By the time the sun came up over Baltimore’s bruised and battered landscape Tuesday, a war-inspired narrative was being employed to characterize a night of burnings and mayhem. Its aggressors, as that narrative went, were the lawless, opportunistic thugs and looters out to destroy the city for no reason.
There is of course no justification for the vandalism and violence, but it is inaccurate to suggest there was no reason for it. Even rioters have a reason for rioting, and unless officials try to understand it, no number of National Guard troops will effectively stop them. Yet Maryland Gov. Larry Hogan dismissed any association between the rioting and the death of Freddie Gray, a 25-year-old black man who suffered a severe spinal injury while in police custody and died later. “This is lawless gangs of thugs roaming the streets,” Hogan insisted. “And we’re not going to tolerate that.”
No, it can’t be tolerated, but it didn’t happen in a vacuum. But what might cause people to feel so alienated or hopeless that they’d want to destroy their city? The most thoughtful answer I’ve heard came, of all people, from the chief operating officer of the Baltimore Orioles, John Angelos:
“My greater source of personal concern, outrage and sympathy beyond this particular case is focused neither upon one night’s property damage nor upon the acts.
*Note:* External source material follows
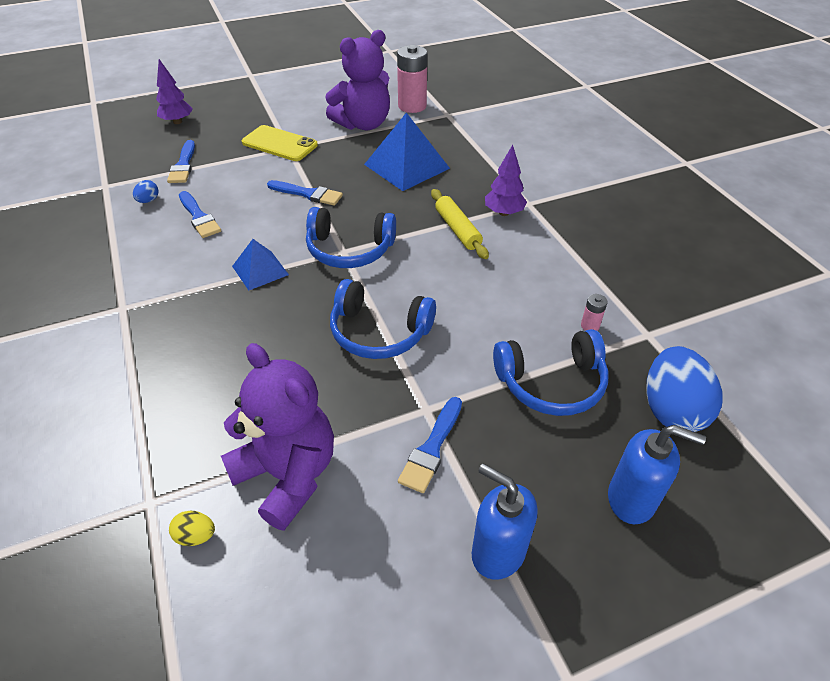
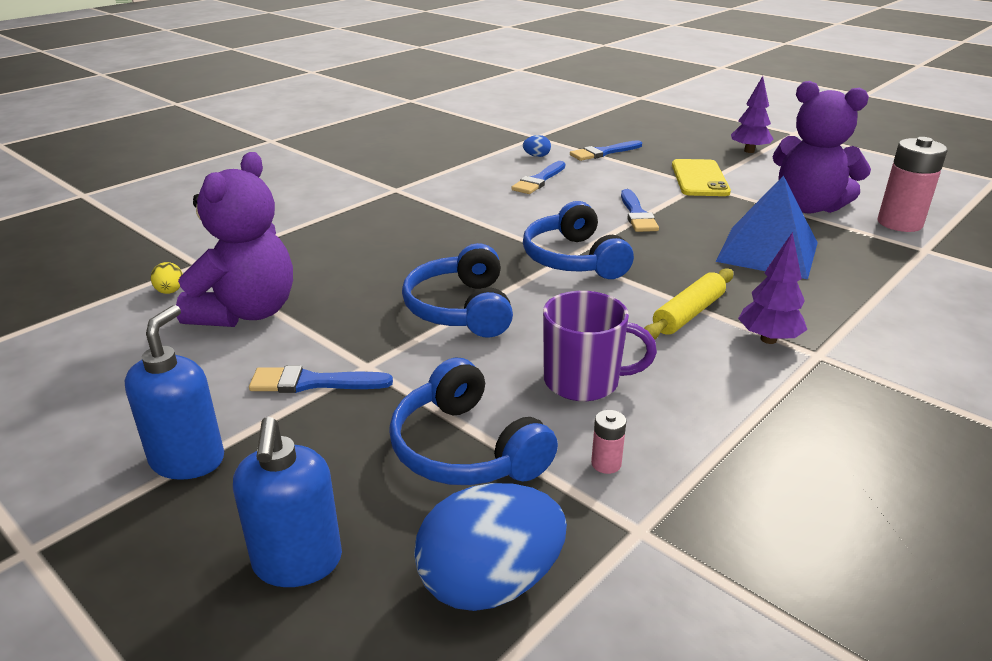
camera: 65 degrees right, 15 degrees down
(177, 122) = (663, 131): purple tree -> purple tree (749, 151)
(260, 270) = (495, 226): blue pyramid -> none
(506, 304) = (584, 381): none -> purple mug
It is focused rather upon the past four-decade period during which an American political elite have shipped middle-class and working-class jobs away from Baltimore and cities and towns around the U.S. to third-world dictatorships like China and others, plunged tens of millions of good, hard-working Americans into economic devastation, and then followed that action around the nation by diminishing every American’s civil rights protections in order to control an unfairly impoverished population living under an ever-declining standard of living and suffering at the butt end of an ever-more militarized and aggressive surveillance state.”
Angelos said what most of the presidential hopefuls coming through Iowa have lacked the guts, or perhaps the insight, to say. Few have linked growing impoverishment with trade policies that have made our workers redundant while enriching corporate coffers. Almost none of the presidential hopefuls — themselves backed by corporate patrons — even mentions poverty. So it’s doubtful they’ve considered the sense of hopelessness that chronic unemployment might cause, or the disenfranchisement a black man might experience when his very presence is treated as a problem.
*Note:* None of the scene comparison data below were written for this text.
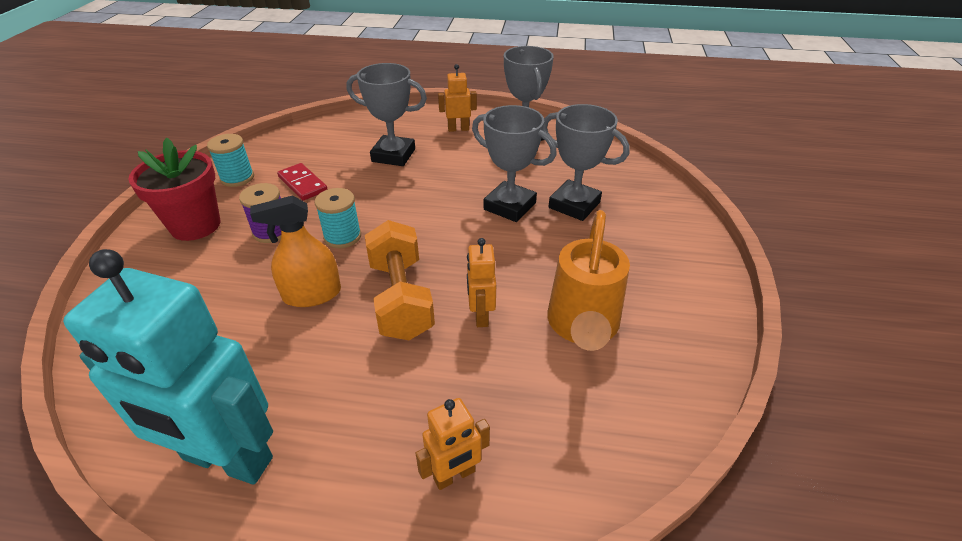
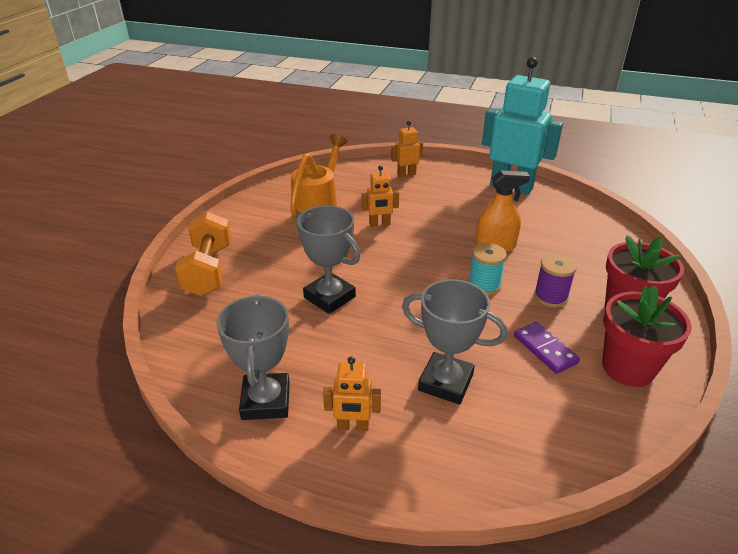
camera: 170 degrees left, 5 degrees down
(237, 178) = (628, 368): turquoise spool -> red flower pot
(302, 184) = (545, 349): red domino -> purple domino
(401, 298) = (432, 238): orange dumbbell -> orange dumbbell (208, 270)
(480, 315) = (379, 224): orange robot -> orange robot turned 75 degrees clockwise
(574, 205) = (269, 291): grey trophy -> none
Even Martin O’Malley, Maryland’s former governor and Baltimore’s former mayor, who is positioning himself as a progressive Democratic alternative to Hillary Clinton, is blamed by community leaders for 15 years ago implementing a zero-tolerance policy for crime. That has disproportionately hurt young black men, according to Lawrence Bell, the former Baltimore city council president. It has led to arrests for minor offenses, and helped fuel distrust of law enforcement. Having a record then makes it harder to get a job. After enough indignities and enough deprivations of rights and resources, you might start to believe the rules are different for you than for other people. You might come to see that as its own kind of warfare.